__Direction__
Rewrite the entries from the line that contains "Count of spoons on the white backdrop: 18" through the last entry, replacing "brown" with "tan" and changing nothing else. Leave the pictures out of your answer.

__Data excerpts__
==============================

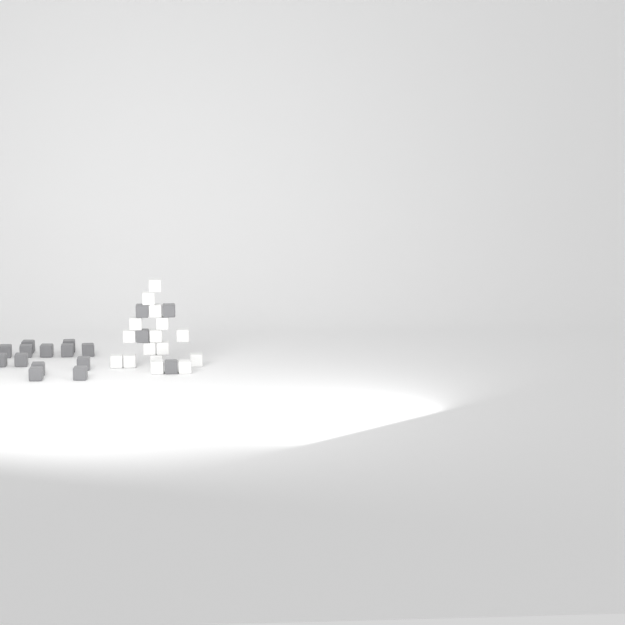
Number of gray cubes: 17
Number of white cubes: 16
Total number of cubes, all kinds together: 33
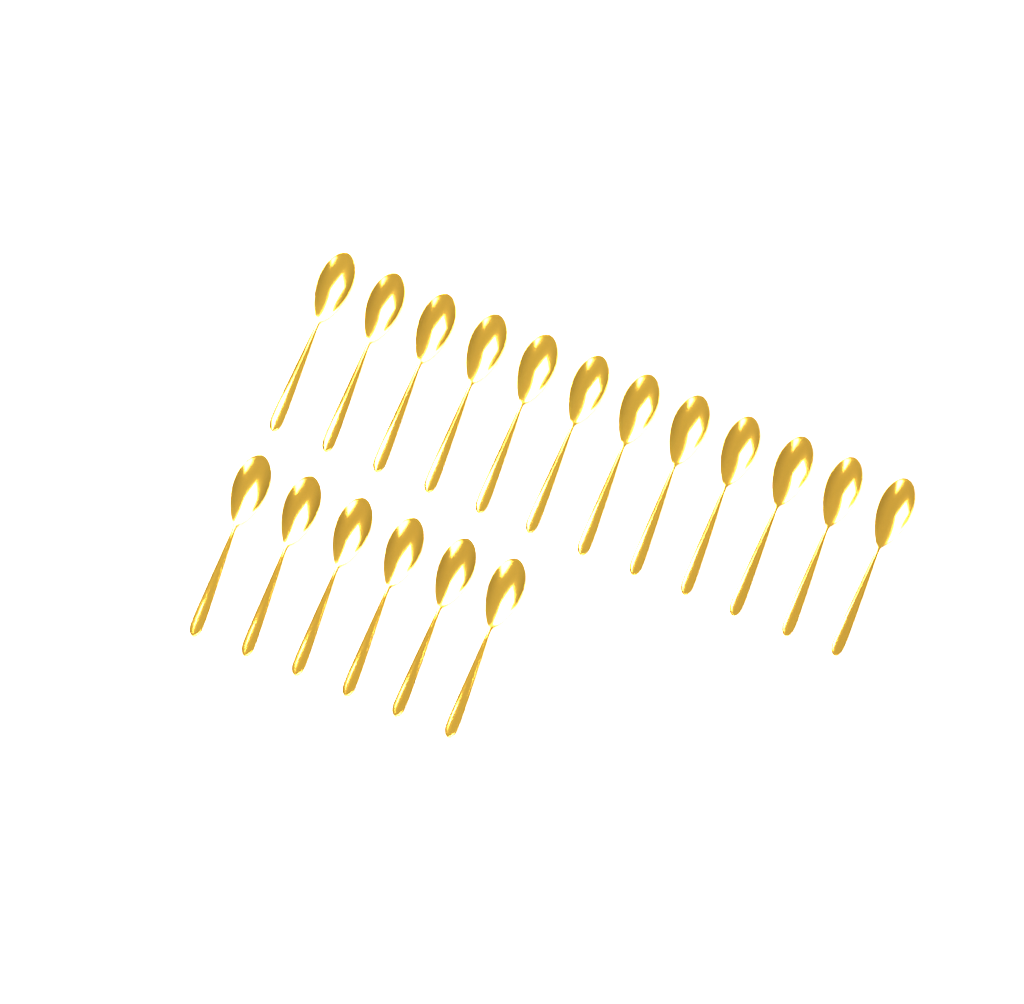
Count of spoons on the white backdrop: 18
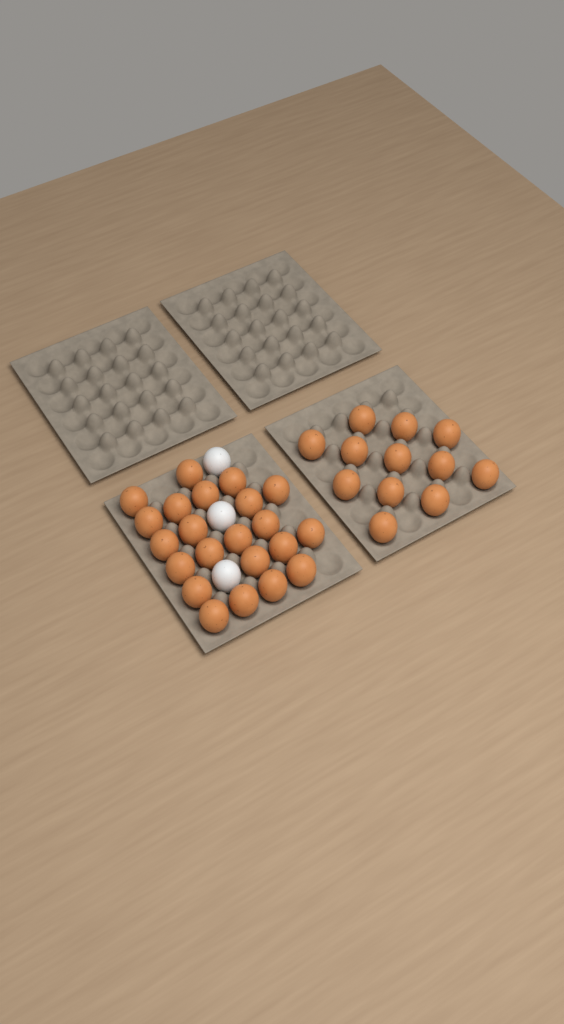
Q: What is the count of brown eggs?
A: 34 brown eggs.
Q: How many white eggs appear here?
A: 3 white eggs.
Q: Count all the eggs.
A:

==============================

__Finished task__
Count of spoons on the white backdrop: 18
Q: What is the count of tan eggs?
A: 34 tan eggs.
Q: How many white eggs appear here?
A: 3 white eggs.
Q: Count all the eggs.
A:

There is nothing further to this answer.